- [How to complete this task] Would you please copy each line of the data in which the string "that" occurs?

- [Extracted information]
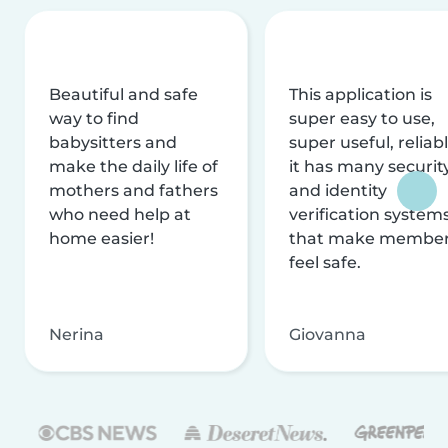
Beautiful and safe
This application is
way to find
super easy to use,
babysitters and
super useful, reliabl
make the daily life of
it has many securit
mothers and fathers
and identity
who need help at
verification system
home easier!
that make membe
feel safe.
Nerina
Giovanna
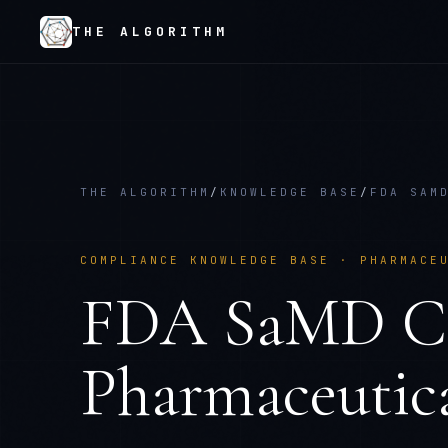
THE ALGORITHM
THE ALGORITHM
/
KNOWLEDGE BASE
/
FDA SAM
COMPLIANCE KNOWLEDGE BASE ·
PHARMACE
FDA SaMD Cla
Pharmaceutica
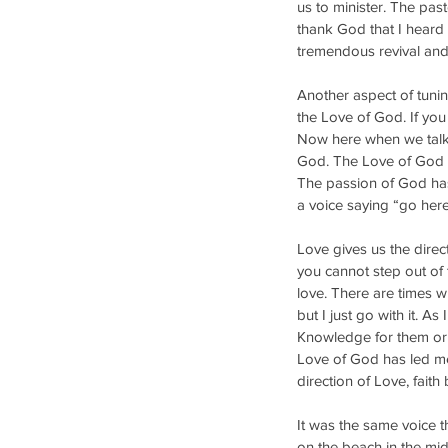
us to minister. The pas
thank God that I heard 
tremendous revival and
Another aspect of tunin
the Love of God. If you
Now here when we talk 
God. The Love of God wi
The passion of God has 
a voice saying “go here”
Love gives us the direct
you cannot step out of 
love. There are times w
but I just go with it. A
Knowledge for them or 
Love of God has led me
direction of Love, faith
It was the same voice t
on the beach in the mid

- [Exercise answer]
that make membe
thank God that I heard 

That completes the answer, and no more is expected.